Saved data entries
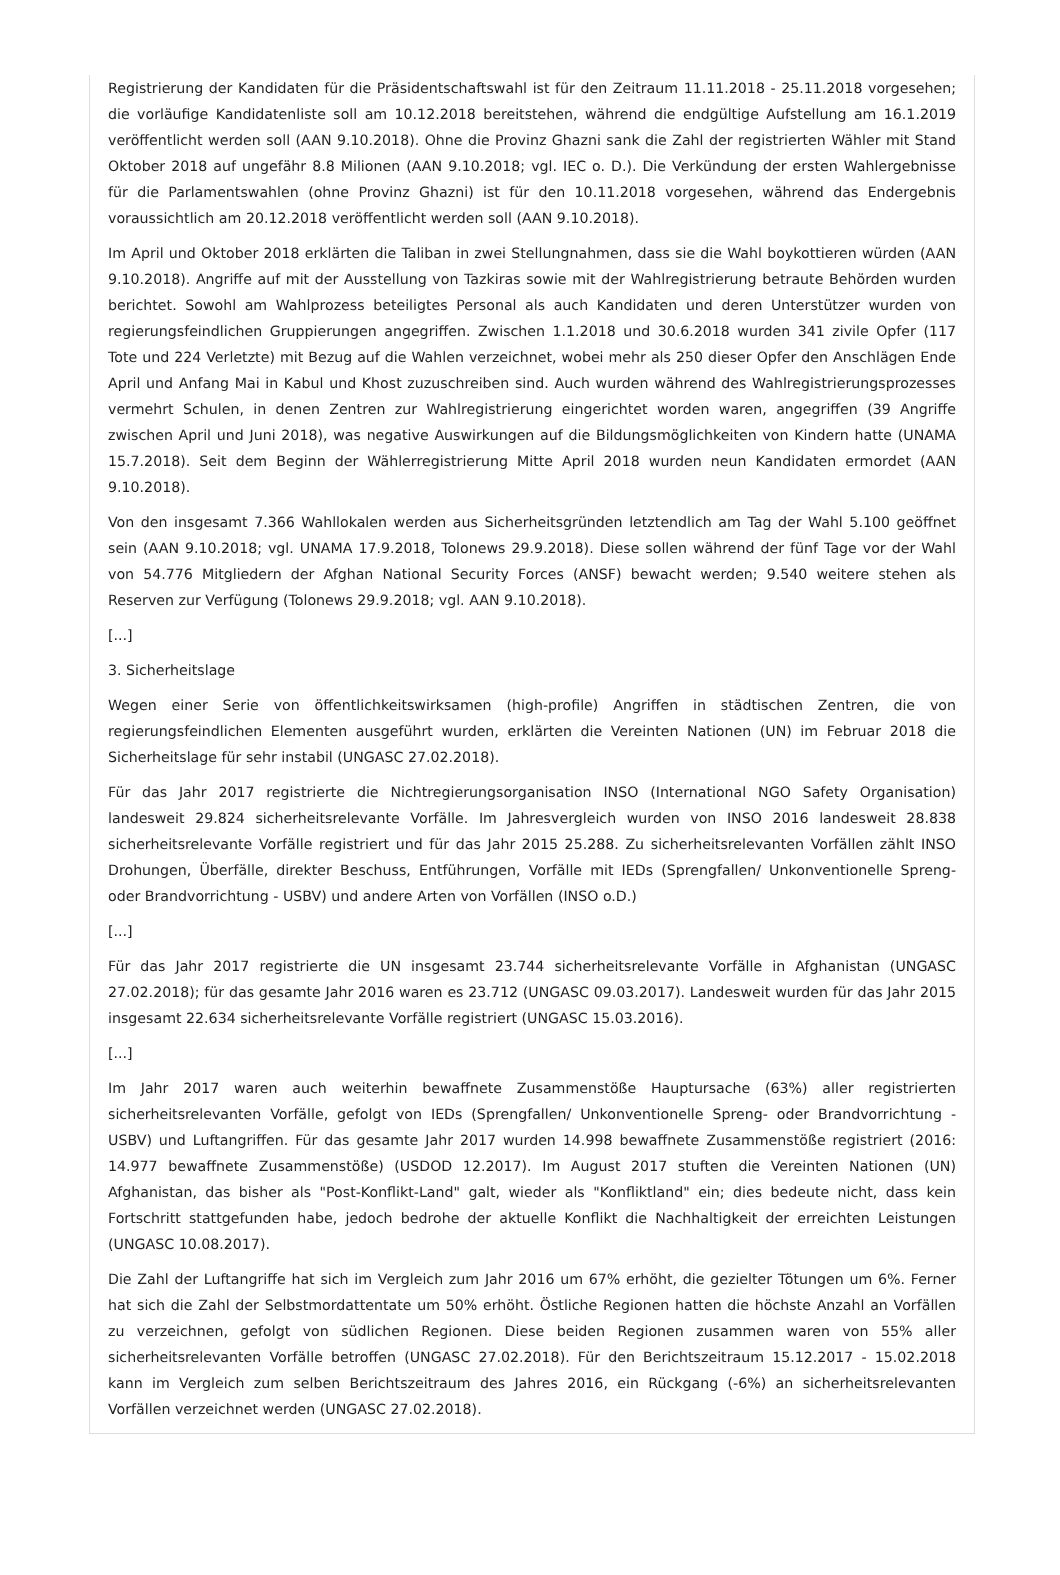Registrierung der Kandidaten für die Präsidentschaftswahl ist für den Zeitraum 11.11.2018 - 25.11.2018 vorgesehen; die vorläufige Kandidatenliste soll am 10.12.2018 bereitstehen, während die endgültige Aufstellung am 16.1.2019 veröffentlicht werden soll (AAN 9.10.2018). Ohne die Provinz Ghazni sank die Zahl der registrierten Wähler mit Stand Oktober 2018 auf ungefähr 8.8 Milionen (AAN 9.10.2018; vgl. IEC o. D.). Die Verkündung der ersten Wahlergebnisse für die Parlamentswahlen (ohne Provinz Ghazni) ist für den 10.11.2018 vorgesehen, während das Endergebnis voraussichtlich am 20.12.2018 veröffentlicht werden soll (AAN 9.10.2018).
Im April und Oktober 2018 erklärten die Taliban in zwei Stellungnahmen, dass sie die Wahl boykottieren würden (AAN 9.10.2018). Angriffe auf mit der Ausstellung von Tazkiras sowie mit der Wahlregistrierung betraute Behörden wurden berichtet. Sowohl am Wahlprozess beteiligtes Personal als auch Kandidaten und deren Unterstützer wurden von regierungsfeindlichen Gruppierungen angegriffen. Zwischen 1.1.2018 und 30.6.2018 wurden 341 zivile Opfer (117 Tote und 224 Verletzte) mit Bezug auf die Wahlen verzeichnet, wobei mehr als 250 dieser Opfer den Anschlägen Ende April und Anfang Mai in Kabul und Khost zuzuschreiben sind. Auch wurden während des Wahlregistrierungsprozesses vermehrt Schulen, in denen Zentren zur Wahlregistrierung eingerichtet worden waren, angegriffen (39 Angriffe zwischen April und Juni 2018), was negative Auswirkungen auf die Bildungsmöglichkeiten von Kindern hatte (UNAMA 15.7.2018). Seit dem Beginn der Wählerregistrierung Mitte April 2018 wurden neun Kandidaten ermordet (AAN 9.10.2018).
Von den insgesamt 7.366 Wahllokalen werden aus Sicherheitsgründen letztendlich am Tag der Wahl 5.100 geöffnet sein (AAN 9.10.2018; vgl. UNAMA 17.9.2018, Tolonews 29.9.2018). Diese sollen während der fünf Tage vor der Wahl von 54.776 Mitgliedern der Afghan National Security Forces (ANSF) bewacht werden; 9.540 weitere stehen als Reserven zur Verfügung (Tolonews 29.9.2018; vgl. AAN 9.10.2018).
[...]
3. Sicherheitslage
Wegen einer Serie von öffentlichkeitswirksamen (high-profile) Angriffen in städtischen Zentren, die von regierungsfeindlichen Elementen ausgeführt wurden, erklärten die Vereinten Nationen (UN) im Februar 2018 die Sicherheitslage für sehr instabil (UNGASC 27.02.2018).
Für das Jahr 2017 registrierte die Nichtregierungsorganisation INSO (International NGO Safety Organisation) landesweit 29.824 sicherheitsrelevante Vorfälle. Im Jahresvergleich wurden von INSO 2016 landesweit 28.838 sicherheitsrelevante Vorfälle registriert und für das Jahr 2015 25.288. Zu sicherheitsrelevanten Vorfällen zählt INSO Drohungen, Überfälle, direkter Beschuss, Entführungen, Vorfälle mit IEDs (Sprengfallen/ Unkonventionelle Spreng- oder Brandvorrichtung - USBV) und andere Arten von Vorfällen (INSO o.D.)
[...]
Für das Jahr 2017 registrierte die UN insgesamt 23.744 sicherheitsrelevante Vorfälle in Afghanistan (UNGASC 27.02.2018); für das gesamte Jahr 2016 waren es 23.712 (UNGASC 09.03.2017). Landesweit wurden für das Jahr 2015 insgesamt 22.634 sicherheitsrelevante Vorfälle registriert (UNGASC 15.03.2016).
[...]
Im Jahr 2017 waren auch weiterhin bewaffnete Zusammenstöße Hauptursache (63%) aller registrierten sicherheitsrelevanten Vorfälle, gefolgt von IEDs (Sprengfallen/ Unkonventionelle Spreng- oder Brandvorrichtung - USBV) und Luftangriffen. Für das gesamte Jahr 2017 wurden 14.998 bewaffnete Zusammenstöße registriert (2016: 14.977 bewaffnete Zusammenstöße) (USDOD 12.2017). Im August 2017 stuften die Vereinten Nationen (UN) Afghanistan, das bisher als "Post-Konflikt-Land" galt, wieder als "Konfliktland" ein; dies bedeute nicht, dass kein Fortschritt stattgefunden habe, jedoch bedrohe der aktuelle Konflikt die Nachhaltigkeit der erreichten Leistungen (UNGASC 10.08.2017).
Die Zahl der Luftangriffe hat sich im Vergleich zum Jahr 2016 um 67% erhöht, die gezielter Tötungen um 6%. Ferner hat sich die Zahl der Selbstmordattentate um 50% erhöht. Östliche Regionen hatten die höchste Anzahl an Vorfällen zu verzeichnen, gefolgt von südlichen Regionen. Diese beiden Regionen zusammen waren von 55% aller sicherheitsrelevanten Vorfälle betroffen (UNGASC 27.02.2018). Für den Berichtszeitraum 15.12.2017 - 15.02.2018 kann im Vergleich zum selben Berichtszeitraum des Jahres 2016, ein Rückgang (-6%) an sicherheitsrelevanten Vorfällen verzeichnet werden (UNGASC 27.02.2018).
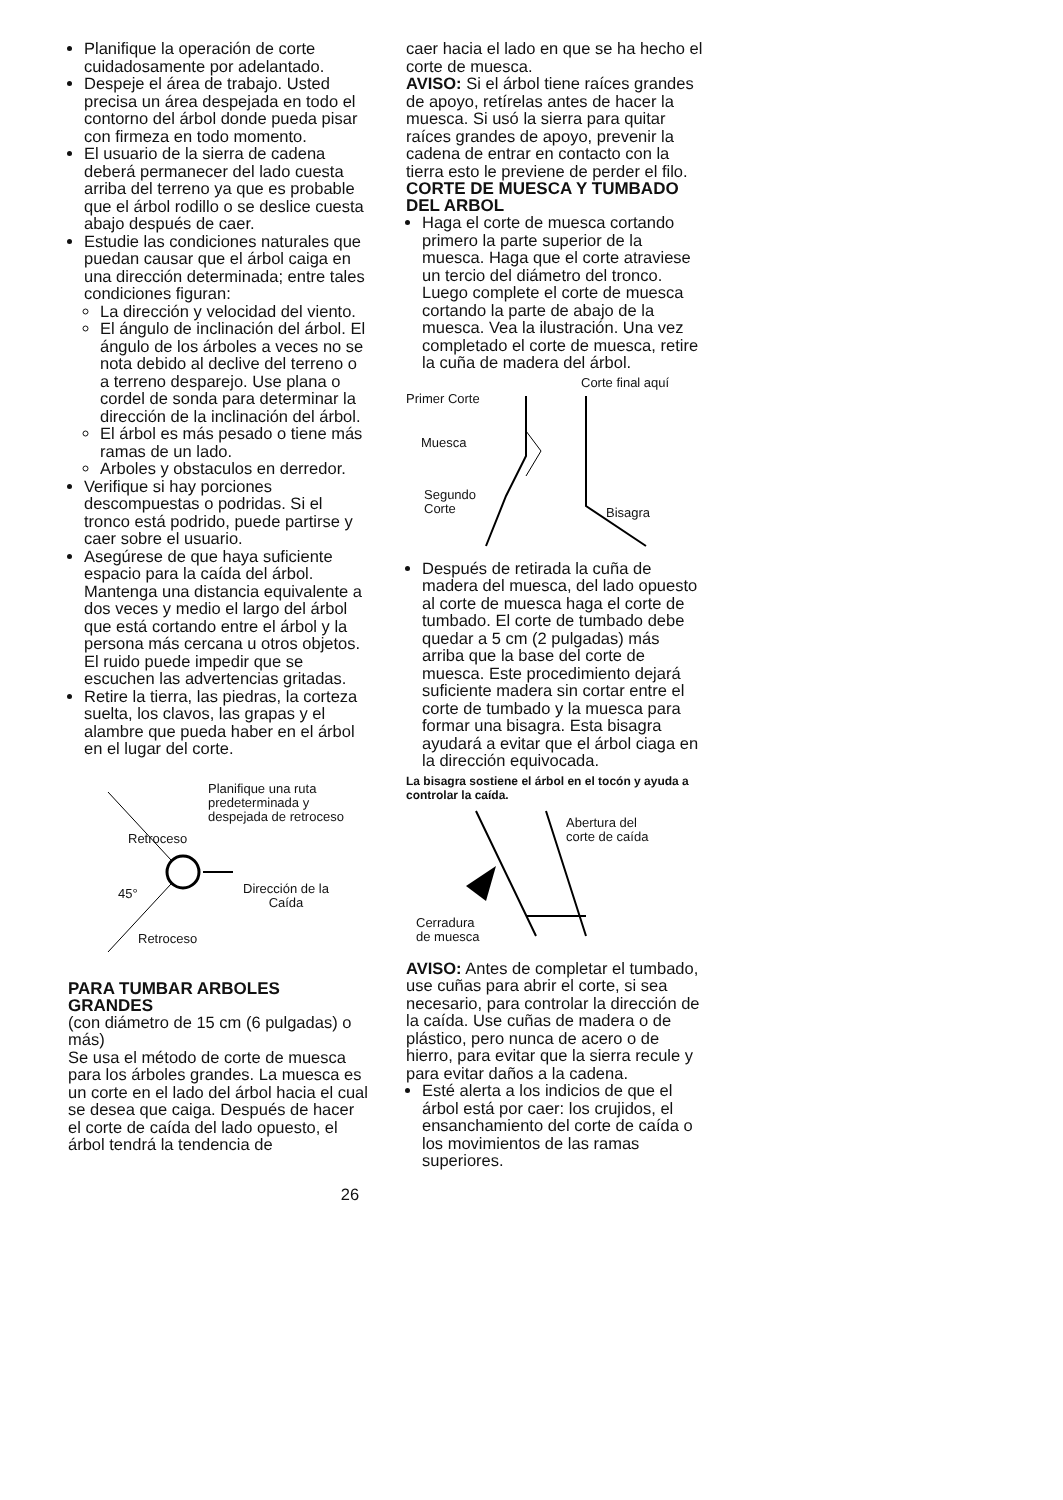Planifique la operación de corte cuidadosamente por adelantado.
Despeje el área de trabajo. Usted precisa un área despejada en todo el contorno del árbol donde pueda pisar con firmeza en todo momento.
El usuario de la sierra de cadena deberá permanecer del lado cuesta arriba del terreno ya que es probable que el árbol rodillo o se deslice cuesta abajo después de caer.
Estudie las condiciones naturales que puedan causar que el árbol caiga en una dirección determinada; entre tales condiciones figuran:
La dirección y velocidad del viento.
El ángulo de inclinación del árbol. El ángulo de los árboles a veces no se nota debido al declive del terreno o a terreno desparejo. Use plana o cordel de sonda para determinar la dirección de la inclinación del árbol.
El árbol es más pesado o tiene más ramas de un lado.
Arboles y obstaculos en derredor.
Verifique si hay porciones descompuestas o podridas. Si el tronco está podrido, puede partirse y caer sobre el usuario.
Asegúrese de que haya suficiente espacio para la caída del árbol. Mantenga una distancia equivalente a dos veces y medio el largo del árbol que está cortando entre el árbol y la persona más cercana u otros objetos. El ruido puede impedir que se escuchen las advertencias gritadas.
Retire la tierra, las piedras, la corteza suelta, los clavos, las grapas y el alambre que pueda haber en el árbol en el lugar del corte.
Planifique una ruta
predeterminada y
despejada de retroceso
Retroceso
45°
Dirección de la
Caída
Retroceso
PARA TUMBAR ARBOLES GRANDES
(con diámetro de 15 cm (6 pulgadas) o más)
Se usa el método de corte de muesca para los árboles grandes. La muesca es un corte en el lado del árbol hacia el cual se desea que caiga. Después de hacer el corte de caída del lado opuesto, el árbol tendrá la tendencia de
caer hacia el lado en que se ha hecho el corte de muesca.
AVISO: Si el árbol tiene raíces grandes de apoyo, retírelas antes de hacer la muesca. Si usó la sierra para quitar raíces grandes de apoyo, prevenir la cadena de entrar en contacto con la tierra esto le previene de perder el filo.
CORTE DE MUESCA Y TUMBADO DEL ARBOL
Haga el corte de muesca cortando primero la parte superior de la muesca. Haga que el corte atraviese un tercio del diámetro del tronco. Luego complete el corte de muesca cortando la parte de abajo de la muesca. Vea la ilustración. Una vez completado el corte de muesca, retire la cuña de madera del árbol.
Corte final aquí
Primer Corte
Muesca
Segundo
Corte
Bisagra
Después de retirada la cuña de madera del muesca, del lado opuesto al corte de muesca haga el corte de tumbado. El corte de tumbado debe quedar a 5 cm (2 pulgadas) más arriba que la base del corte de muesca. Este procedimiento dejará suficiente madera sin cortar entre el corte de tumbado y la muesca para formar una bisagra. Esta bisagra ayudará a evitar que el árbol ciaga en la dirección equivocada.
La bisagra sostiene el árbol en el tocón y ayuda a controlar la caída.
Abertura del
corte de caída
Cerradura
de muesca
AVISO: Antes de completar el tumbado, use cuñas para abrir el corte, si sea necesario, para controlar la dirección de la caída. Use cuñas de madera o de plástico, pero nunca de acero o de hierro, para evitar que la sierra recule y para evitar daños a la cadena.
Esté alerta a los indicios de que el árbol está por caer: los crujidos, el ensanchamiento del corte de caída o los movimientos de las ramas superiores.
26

**WHAT IS BEING ASKED:** A word-for-word reproduction is needed of the lines above from the line containing "Für das Jahr 2017 registrierte die Nichtregierungsorganisation" through the line containing "Planifique la operación", with both ends kept and no pictures.

**TASK RESULT:**
Für das Jahr 2017 registrierte die Nichtregierungsorganisation INSO (International NGO Safety Organisation) landesweit 29.824 sicherheitsrelevante Vorfälle. Im Jahresvergleich wurden von INSO 2016 landesweit 28.838 sicherheitsrelevante Vorfälle registriert und für das Jahr 2015 25.288. Zu sicherheitsrelevanten Vorfällen zählt INSO Drohungen, Überfälle, direkter Beschuss, Entführungen, Vorfälle mit IEDs (Sprengfallen/ Unkonventionelle Spreng- oder Brandvorrichtung - USBV) und andere Arten von Vorfällen (INSO o.D.)
[...]
Für das Jahr 2017 registrierte die UN insgesamt 23.744 sicherheitsrelevante Vorfälle in Afghanistan (UNGASC 27.02.2018); für das gesamte Jahr 2016 waren es 23.712 (UNGASC 09.03.2017). Landesweit wurden für das Jahr 2015 insgesamt 22.634 sicherheitsrelevante Vorfälle registriert (UNGASC 15.03.2016).
[...]
Im Jahr 2017 waren auch weiterhin bewaffnete Zusammenstöße Hauptursache (63%) aller registrierten sicherheitsrelevanten Vorfälle, gefolgt von IEDs (Sprengfallen/ Unkonventionelle Spreng- oder Brandvorrichtung - USBV) und Luftangriffen. Für das gesamte Jahr 2017 wurden 14.998 bewaffnete Zusammenstöße registriert (2016: 14.977 bewaffnete Zusammenstöße) (USDOD 12.2017). Im August 2017 stuften die Vereinten Nationen (UN) Afghanistan, das bisher als "Post-Konflikt-Land" galt, wieder als "Konfliktland" ein; dies bedeute nicht, dass kein Fortschritt stattgefunden habe, jedoch bedrohe der aktuelle Konflikt die Nachhaltigkeit der erreichten Leistungen (UNGASC 10.08.2017).
Die Zahl der Luftangriffe hat sich im Vergleich zum Jahr 2016 um 67% erhöht, die gezielter Tötungen um 6%. Ferner hat sich die Zahl der Selbstmordattentate um 50% erhöht. Östliche Regionen hatten die höchste Anzahl an Vorfällen zu verzeichnen, gefolgt von südlichen Regionen. Diese beiden Regionen zusammen waren von 55% aller sicherheitsrelevanten Vorfälle betroffen (UNGASC 27.02.2018). Für den Berichtszeitraum 15.12.2017 - 15.02.2018 kann im Vergleich zum selben Berichtszeitraum des Jahres 2016, ein Rückgang (-6%) an sicherheitsrelevanten Vorfällen verzeichnet werden (UNGASC 27.02.2018).
Planifique la operación de corte cuidadosamente por adelantado.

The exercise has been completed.